Di Indonesia penggunaan pelarut alkohol tidak diperkenankan karena perisa yang dihasilkan masuk kedalam kategori tidak halal untuk umat Islam. Untuk perisa yang akan digunakan dalam bahan pangan berlemak maka pelarutnya biasanya minyak nabati atau gliserol.
Ada pula perisa emulsi yang biasanya tersusun dari bahan-bahan kimia yang kurang larut air sehingga harus dibuat menjadi emulsi agar bisa larut air, untuk itu diperlukan bahan pengemulsi (emulsifier). Bahan lain seperti pewarna bisa ditambahkan jika diperlukan.
Kedua; pembuatan senyawa-senyawa flavor dari prekursornya, biasanya dibuat dengan cara enzimatis atau reaksi kimia menggunakan pemanasan. Flavor yang dihasilkan sering disebut process flavour. Dengan cara inilah base flavor daging dibuat yaitu dengan cara mereaksikan asam amino (diantaranya L-sistein yang terpenting) dengan gula (xilosa, glukosa, dll) atau senyawa karbonil.

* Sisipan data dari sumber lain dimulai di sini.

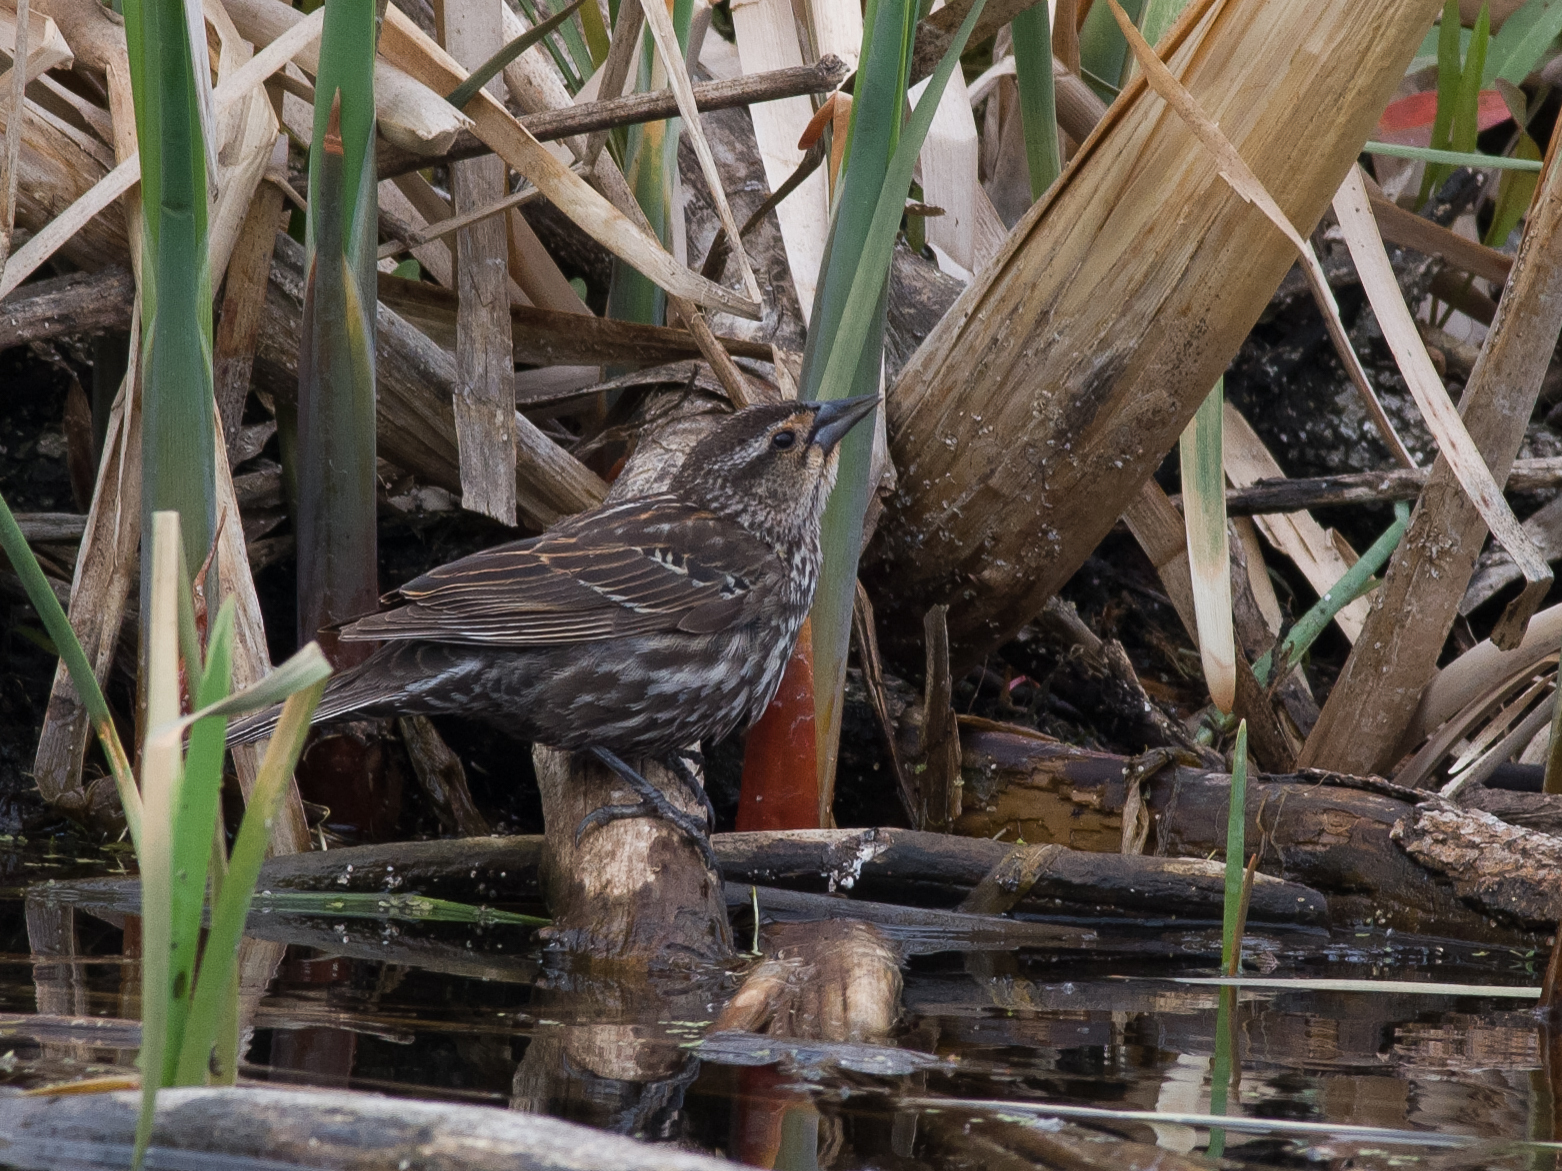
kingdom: Animalia
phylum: Chordata
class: Aves
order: Passeriformes
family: Icteridae
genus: Agelaius
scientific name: Agelaius phoeniceus
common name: Red-winged blackbird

Perisa daging kemudian dibuat dengan cara menambahkan aroma chemicals kedalam base, dan bahan-bahan pembantu lainnya seperti garam, rempah-rempah dan MSG. Untuk membuat flavor keju maka lemak susu dipecah-pecah dengan menggunakan enzim seperti enzim protease dan lipase sehingga terbentuk berbagai senyawa diantaranya kelompok 2-alakon yang terpenting yang berperan dalam pembentukan flavor keju.
Ketiga; pencampuran flavor alami (minyak atsiri, oleoresin, dll) dengan aroma chemicals. Ini biasanya dilakukan untuk membuat perisa jeruk-jerukan karena aroma jeruk sulit diperoleh jika hanya mengandalkan aroma chemicals saja.
Karena minyak atsiri tidak larut dalam air, maka perisa yang dibuat biasanya dalam bentuk perisa emulsi (supaya bisa digunakan untuk bahan pangan aqueous) dimana untuk ini diperlukan bahan pengemulsi.
Perisa daging
Seperti telah dijelaskan diatas perisa daging termasuk kedalam kelompok process flavour yaitu perisa yang utamanya dibuat dengan reaksi kimia dari bahan-bahan prekursornya. Salah satu prekursor yang dapat digunakan adalah lemak, baik itu lemak ayam, sapi atau lemak babi.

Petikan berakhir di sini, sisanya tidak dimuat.